You need workforce diversity, and you need a culturally competent workforce to work with the diverse populations that we're going to have so that you can work on effectiveness in managing problems across diverse populations. Communication is really key. And when you look at many of the African-Americans and Hispanics who come out and you say, where do you want to go practice? They - well, I want to go serve my community. If you go and look and see where they are practicing, you'll find that's in fact what they're doing. They're serving their community. So we would get the nation's needs met by addressing this in the pipeline.
MARTIN: All right, well that's a lot. Do you think - and I'm going to put you on the spot. Dr. Britton, do you think you're going to see this in your lifetime, before you finish your work as a doctor?
Dr. BRITTON: Every day, I'm praying.
(Soundbite of laughter)
Dr. BRITTON: Let me just tell you that.

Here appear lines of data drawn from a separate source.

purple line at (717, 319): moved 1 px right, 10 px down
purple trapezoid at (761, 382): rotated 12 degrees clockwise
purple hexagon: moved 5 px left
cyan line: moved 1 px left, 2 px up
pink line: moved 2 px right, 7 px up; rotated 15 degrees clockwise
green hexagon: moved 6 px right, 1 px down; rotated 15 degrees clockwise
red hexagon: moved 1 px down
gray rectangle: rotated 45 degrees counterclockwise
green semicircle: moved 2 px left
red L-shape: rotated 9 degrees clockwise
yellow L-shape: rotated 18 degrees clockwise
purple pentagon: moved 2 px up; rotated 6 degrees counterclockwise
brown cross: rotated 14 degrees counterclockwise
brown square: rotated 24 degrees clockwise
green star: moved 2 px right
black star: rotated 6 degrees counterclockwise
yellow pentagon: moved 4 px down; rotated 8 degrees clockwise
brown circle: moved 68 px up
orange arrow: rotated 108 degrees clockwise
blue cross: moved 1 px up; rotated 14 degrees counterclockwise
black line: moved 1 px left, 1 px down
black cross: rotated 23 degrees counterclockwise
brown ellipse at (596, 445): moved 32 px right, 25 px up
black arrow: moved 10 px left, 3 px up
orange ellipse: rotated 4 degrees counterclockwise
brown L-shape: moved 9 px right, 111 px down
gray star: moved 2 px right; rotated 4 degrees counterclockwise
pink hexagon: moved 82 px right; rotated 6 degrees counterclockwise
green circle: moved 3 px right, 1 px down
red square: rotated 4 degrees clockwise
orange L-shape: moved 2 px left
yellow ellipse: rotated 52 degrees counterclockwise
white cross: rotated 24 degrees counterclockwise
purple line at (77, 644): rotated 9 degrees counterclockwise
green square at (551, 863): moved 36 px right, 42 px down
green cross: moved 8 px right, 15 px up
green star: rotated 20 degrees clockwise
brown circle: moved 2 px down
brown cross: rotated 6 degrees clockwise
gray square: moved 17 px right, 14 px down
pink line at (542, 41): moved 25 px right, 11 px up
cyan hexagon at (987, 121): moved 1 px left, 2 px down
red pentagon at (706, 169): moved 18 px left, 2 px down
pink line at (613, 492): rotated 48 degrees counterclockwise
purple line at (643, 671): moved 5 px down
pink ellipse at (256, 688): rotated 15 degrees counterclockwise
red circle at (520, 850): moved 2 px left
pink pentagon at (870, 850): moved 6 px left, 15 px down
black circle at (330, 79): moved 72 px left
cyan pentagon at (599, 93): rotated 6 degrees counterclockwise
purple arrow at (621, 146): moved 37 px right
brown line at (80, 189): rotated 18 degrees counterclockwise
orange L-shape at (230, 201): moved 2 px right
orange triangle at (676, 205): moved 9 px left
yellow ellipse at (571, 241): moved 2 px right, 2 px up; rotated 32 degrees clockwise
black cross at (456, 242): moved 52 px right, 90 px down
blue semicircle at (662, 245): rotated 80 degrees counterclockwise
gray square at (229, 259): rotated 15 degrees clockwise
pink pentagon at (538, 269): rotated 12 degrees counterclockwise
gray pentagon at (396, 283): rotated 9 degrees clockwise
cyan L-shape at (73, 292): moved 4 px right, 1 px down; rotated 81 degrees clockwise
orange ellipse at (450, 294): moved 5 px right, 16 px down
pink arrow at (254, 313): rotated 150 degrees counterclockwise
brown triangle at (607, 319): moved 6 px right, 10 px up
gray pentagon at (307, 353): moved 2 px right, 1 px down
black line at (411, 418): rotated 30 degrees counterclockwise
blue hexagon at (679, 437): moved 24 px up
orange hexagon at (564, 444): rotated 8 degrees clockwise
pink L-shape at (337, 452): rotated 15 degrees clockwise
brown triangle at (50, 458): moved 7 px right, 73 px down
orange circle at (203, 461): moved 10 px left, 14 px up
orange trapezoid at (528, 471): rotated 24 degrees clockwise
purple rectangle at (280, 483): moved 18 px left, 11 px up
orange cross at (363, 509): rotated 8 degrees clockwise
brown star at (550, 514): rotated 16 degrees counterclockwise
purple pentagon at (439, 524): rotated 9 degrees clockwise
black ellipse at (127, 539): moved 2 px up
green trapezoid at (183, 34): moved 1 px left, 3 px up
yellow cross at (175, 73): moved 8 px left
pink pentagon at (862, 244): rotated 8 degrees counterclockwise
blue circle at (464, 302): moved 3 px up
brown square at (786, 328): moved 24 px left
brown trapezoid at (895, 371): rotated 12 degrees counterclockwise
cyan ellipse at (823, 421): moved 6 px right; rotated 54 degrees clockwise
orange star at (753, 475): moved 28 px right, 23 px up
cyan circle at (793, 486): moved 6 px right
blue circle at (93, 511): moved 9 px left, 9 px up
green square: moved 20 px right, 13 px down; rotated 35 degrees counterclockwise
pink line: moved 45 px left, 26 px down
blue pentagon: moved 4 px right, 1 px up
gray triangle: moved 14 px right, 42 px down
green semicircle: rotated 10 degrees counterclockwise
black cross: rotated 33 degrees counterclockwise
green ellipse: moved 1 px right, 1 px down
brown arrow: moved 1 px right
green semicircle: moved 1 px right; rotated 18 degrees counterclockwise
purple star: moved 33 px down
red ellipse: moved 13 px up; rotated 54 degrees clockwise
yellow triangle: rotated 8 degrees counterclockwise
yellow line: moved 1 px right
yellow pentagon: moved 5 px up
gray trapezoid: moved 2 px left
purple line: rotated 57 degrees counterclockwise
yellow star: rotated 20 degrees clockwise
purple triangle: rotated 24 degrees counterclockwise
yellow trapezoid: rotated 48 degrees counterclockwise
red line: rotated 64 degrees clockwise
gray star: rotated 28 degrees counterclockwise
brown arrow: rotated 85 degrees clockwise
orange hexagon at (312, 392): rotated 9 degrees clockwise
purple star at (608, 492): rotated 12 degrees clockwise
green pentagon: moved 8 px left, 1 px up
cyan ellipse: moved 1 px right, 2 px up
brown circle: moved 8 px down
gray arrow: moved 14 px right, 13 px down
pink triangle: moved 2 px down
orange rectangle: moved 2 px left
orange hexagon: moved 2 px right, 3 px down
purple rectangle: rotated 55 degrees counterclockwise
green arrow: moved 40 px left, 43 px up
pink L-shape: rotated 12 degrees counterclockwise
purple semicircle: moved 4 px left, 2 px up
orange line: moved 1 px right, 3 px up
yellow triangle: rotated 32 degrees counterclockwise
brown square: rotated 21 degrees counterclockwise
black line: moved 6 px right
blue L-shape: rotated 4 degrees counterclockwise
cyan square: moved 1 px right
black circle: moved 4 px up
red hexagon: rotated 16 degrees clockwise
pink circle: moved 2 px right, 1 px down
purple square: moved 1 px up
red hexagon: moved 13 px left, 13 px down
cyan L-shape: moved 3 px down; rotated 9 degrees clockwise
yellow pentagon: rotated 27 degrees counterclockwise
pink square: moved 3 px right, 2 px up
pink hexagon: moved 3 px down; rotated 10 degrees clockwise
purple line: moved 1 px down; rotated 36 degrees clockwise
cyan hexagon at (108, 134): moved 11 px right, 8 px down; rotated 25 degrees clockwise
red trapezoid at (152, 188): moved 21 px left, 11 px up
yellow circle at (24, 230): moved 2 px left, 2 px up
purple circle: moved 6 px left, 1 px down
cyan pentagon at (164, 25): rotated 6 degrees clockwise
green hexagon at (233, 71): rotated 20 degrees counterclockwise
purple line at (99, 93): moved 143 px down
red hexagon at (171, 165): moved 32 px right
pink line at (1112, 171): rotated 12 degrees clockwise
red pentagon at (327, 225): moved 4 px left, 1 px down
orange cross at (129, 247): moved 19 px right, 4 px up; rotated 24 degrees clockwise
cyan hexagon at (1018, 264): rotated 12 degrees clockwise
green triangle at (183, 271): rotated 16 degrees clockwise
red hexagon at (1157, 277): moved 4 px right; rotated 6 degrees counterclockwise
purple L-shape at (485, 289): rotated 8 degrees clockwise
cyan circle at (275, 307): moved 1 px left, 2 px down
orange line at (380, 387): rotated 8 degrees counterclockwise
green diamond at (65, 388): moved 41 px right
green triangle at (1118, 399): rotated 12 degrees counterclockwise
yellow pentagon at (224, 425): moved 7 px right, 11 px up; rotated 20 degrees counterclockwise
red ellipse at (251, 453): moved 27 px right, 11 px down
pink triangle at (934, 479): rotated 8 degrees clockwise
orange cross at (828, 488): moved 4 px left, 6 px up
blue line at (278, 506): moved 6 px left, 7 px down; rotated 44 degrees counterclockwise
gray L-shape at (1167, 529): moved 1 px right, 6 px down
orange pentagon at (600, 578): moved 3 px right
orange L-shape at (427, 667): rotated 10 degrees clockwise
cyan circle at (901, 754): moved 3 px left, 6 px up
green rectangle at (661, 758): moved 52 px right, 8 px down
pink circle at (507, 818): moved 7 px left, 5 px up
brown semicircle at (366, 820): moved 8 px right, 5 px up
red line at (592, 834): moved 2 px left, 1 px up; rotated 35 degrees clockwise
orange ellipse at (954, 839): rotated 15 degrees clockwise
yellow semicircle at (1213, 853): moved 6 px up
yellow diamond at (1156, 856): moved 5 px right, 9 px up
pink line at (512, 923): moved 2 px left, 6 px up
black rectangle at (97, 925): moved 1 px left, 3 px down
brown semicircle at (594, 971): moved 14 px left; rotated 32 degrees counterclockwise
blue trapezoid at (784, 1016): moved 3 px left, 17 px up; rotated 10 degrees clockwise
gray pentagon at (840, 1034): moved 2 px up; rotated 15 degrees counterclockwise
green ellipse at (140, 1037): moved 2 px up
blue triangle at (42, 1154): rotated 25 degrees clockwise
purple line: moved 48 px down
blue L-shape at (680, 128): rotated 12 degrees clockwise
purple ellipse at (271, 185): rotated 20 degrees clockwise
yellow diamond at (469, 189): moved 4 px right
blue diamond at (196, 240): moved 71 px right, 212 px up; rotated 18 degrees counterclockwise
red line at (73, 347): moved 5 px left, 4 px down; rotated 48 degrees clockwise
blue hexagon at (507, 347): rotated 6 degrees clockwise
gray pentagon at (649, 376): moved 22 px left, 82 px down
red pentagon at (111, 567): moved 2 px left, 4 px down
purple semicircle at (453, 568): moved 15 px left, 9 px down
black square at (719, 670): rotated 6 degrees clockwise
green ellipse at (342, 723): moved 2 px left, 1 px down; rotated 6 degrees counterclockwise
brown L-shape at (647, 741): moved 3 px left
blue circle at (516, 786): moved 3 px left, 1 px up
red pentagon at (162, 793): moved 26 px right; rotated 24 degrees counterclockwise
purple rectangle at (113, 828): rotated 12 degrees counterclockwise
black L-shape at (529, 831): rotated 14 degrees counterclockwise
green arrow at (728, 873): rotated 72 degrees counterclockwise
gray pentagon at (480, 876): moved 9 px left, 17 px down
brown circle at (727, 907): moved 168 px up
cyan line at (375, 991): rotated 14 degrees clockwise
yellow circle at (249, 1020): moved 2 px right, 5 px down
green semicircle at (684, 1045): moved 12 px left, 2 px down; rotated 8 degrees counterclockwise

I think this is very important. And people who are opposing this are doing it for no good reason. We don't actually have any other option. We have got to deal with it. And so it's sort of like getting your mammogram. Do you want to know you have cancer today, or do you want to know a year from now? You need to know it at a time you could intervene in a way that makes sense. And I think we have time to intervene in a way that makes sense, and to set up strategic objectives and start working on those goals, and fix it as we go along.
MARTIN: We have to leave it there for now. Dr. Carolyn Barley Britton is president of the National Medical Association. Dr. David Ellington also joined us. He is a family physician in Lexington, Virginia. And Dr. Hector Flores is of the family practice department at White Memorial Medical Center in Los Angeles - was with us also. I thank you all so much, doctors. And I hope we speak again.